Confused by Kullback-Leibler on conditional probability distributions

Question

I understand the Kullback-Leibler divergence well enough when it comes to a probability distribution over a single variable. However, I'm currently trying to teach myself variational methods and the use of the KL divergence in conditional probabilities is catching me out. The source I'm working from is here.

Specifically, the author represents the KL divergence as follows:

$$ \operatorname{KL} (Q_{\phi} (Z|X) || P(Z|X)) = \sum_{z \in Z} q_{\phi} (z|x) \log\frac{q_{\phi} (z|x)}{p(z|x)} $$

Where the confusion arises is on the summation across $Z$. Given that $z \in Z$ and $x \in X$, I would have expected (by analogy with conditional entropy) a double sum here of the form:

$$ \operatorname{KL} (Q_{\phi} (Z|X)||P(Z|X)) = \sum_{z \in Z} \sum_{x∈X} q_{\phi} (z|x) \log\frac{q_{\phi} (z|x)}{p(z|x)} $$

Otherwise, it seems to me that KL is only being calculated for one sample from $X$. Am I missing something basic here?
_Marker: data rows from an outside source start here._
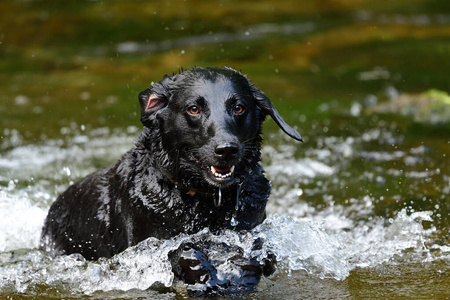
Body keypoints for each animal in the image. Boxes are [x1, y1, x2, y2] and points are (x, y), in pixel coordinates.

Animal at [40, 67, 302, 292]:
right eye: (193, 109)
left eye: (238, 108)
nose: (226, 149)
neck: (206, 203)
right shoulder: (148, 246)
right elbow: (179, 253)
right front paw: (201, 269)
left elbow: (262, 252)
And if my intuitions are off, any tips on getting them back on track would be useful––I'm teaching myself this stuff, so I don't have the benefit of formal instruction.

Answer 1

It depends on whether you are conditioning on a random variable or an event.

Given a random variable $x$,

$$ \operatorname{KL}[p(y \mid x) \,\|\, q(y \mid x)] \doteq \iint p(\bar{x},\bar{y}) \ln\frac{p(\bar{y} \mid \bar{x})}{q(\bar{y} \mid \bar{x})} \mathrm{d}\bar{x} \mathrm{d}\bar{y} \quad\text{or}\quad \sum_{\bar{x}}\sum_{\bar{y}} p(\bar{x},\bar{y}) \ln\frac{p(\bar{y} \mid \bar{x})}{q(\bar{y} \mid \bar{x})}. $$

Given an event $\bar{x}$,

$$ \operatorname{KL}[p(y \mid \bar{x}) \,\|\, q(y \mid \bar{x})] \doteq \int p(\bar{y}|\bar{x}) \ln\frac{p(\bar{y} \mid \bar{x})}{q(\bar{y} \mid \bar{x})} \mathrm{d}\bar{y} \quad\text{or}\quad \sum_{\bar{y}} p(\bar{y}|\bar{x}) \ln\frac{p(\bar{y} \mid \bar{x})}{q(\bar{y} \mid \bar{x})}. $$

Note how conditioning on an event is equivalent to changing the probability distribution over its variable to a point mass. This is what turns the joint into a conditional above,

$$ p'(x,y) \doteq p(y|x)\delta_{\bar{x}}(x)=p(y|\bar{x}). $$

To be more explicit, you can also choose instead of the KL conditioned on a random variable to use an expectation over event of the KL conditioned on those event,

$$ \operatorname{KL}[p(y \mid x) \,\|\, q(y \mid x)] =\operatorname{E}_{\bar{x}\sim p(x)}\big[ \operatorname{KL}[p(y \mid \bar{x}) \,\|\, q(y \mid \bar{x})] \big]. $$

Mixing up random variables and event is quite common but it's often easy to know from the context which is meant.

Answer 2

I don't quite see what confuses you. Think about how we compute, for example, a conditional expectation: $E(Z \mid X)=\sum_Z P(Z \mid X) $ : that is, we sum only over $Z$, and the result is a function of the conditioning variable $X$. (Put in other way, your each value of $X$ we have that $P(Z \mid X=x)$ is a different probability distribution - and hence for each value of $X$ we have different values of the (conditioned to $X=x$) expectation, variance, etc). The same happens here. And the conditioned KL divergence is not a number, but a function of $X$.